The cruelty of violence, both physical and mental, is apparent in all of them, Burkholder says.

"You're a mother and you're in a relationship where your husband tells you that you can't do anything right and you're a terrible parent. And you hear that and hear that and hear that," she says. "Or you're told that you're ugly, or you're told you're not smart. And that's long before there may be any physical issues."

Meantime, children are seeing and hearing that abuse and may also be abused. "They may be protective of their mother, or they may feel really angry with her … and unable to live life as a child," Burkholder says.

Meantime, neuroscientists have found evidence that their developing brains can be affected. "Even children who are a few months old are going to be different from a child in a home where this is going on," she says.

Again, that's where the YWCA and its many partners come in.

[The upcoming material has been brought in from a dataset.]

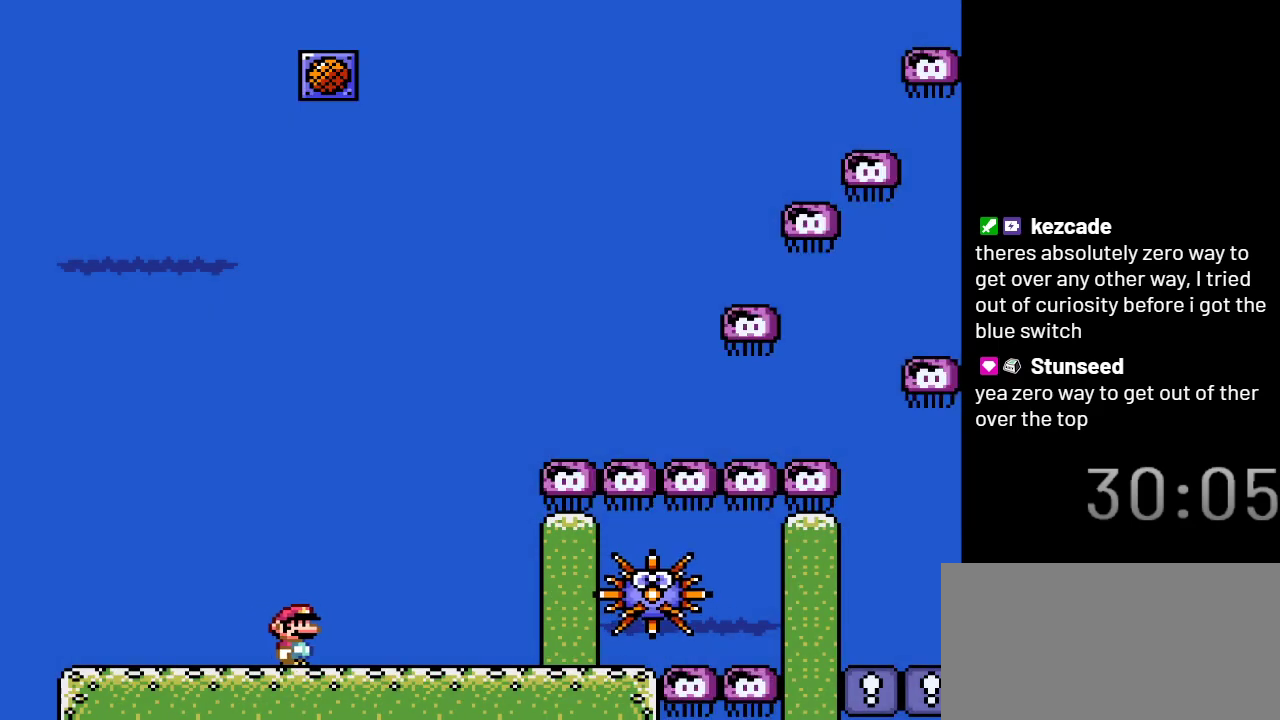
{"buttons": ["DPAD_RIGHT"], "events": []}
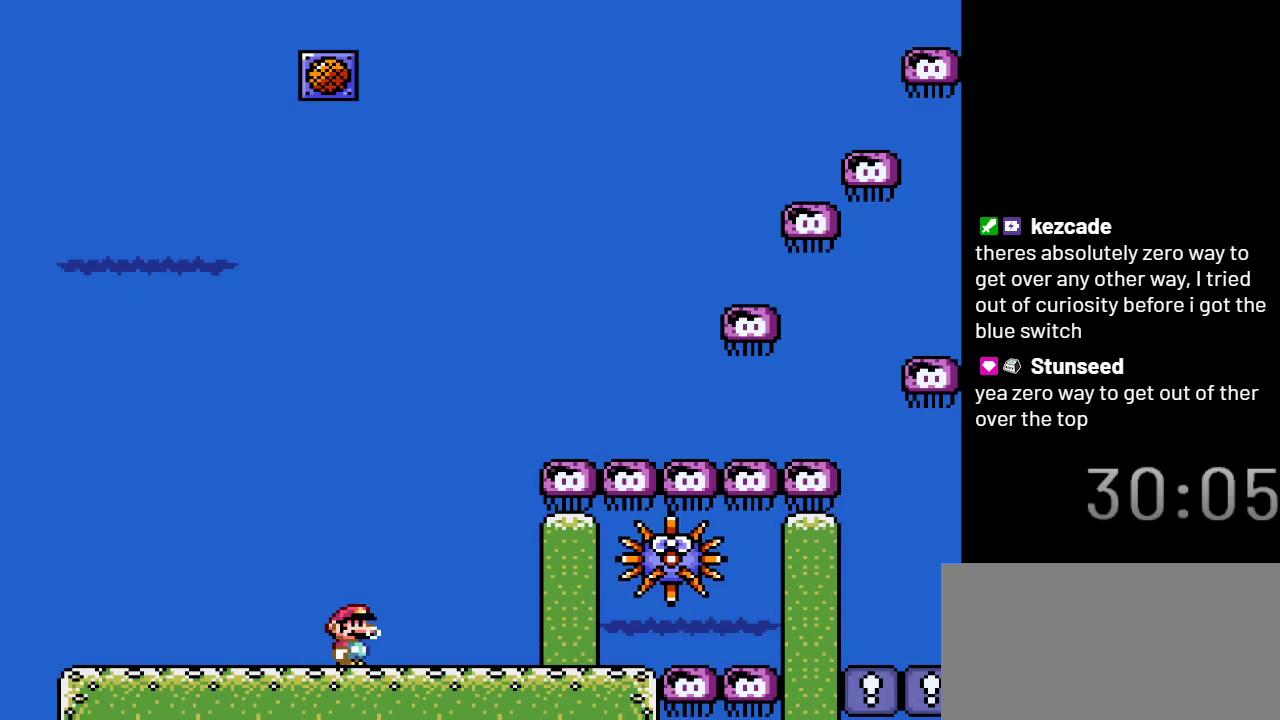
{"buttons": ["DPAD_RIGHT"], "events": []}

The women and children there get protection and care from entities ranging from the Salt Lake Police Department's domestic violence unit to the Children's Center just down the street.

"On our side of the pathway, what we try to do is surround them with as much love and attention as we can, so they can experience life in a different way," Burkholder says.

Still, now that the YWCA's continuum of care is largely complete, she looks toward the last phase of a 16-year strategic plan that will take it to 2020 — the 100th anniversary of the 19th Amendment that granted American women the right to vote.

Burkholder sees the YWCA welcoming all women for initiatives such as Real Women Vote conferences and the Young Women's Leadership Summit. She sees the YWCA doing more state and national advocacy and public policy work. She'd love to find some seed money for a full-time public policy analyst whose focus would be on women and families and expanding the YWCA's credibility on issues.

On the political front, the YWCA is "inclusive of all women and all political beliefs," Burkholder says. Given the dearth of women in elected office — about 16 percent to 17 percent in the Utah Legislature and the U.S. Congress — "at the very least, we need representation proportional to our population, and that means a full 50 percent in all elected offices at every level of government," she says.

Well, Burkholder and her colleagues have moved mountains to bring the Utah YWCA to its present capacity. There's no reason not to believe they'll one day achieve their core aspiration: eliminating racism, empowering women and promoting peace, justice, freedom and dignity for all.